Man, he was laying it on thick. She pulled her hand away and shrugged. “Your son and I are even. He saved my life, too.”
He shook his head. “That’s his job. He’s always saving people’s lives. It’s rare when someone has to save his.”
“It’s my job, too.” Sort of.
He nodded. “That’s right. You’re his employee. The Parker Agency is fortunate to have someone of your talent and spunk,” he eyed her up and down, “and good looks.”
The night they spent in his father’s bedroom, Parker had told her what a notorious ladies’ man his father was. The old gentleman’s flirting was kind of charming. “Thanks, Mr. Parker,” she said, trying to brush him off gently, “but I’m just a regular gal.”
He studied her. “You must be s
pecial or my son wouldn’t be with you today, would you, Russell?”
“Russell?” Miranda couldn’t hold back a smile.
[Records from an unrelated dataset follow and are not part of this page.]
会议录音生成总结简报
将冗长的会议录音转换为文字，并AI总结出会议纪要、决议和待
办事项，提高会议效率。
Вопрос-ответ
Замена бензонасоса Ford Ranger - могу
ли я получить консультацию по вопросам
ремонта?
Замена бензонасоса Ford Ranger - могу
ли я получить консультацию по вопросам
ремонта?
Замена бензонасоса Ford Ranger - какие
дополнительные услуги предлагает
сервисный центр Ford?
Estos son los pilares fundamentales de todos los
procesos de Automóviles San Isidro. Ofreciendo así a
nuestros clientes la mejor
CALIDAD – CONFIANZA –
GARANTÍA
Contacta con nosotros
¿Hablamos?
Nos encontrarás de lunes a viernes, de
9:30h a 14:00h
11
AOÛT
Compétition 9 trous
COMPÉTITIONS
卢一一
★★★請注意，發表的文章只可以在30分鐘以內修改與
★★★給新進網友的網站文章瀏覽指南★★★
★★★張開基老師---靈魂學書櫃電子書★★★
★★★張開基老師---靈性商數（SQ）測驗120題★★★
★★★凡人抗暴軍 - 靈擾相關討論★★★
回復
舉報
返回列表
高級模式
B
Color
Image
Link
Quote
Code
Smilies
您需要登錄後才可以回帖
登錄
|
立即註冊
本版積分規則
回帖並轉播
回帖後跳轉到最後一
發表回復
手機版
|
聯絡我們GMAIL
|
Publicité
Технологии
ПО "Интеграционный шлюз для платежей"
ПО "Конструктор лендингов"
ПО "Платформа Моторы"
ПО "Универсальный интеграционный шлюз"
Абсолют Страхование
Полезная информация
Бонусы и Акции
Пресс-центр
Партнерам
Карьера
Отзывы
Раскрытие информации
Parker didn’t mention his dad called him by his middle name.
Parker shot her a scowl and evaded the question. “You’ll find Ms. Steele can be very stubborn when you try to change her mind about anything, Father.”
Miranda grunted. “Me stubborn? You ought to take a look in the mirror.”
Mr. Parker chuckled. “I see what you mean, Russell. You both share that characteristic.”
Parker strolled to the small stainless steel refrigerator in the corner and began inspecting its contents. “How could I be anything else, with you as my father?”
Might have known it would be a family trait.
“A good point. Oh, do help yourself, son. I’m well stocked, as always.”
Loaded with champagne and caviar, Miranda guessed.
Parker went through a couple of shelves. “Perrier Jouet. Champagne truffles. Exotic cheeses. Pastries. This doesn’t seem to be the diet of a heart patient.”
Mr. Parker laughed. “My son, the perpetual investigator.”
Miranda eyed the two men before her. She could sense the quiet tension beneath the male banter. Parker had told her once that his father had disinherited him when he became a cop. That had been a long time ago, but evidently there was still fallout. How else would two closely-related, bullheaded ladies’ men get along with each other?
Mr. Parker smiled infectiously. “You’re right, Russell. My genes were generous to you.” He turned to her and spoke in a near whisper. “Don’t be too stubborn, Miranda. If you are, life can dole out some bitter lessons to set you straight.”
Sounded like he regretted the rifts between himself and his son. “I’ll try to remember that,” Miranda said.
Mr. Parker cleared his throat and moved his wheelchair to the middle of the room. “And speaking of being stubborn, that brings me to the reason you’re here today.”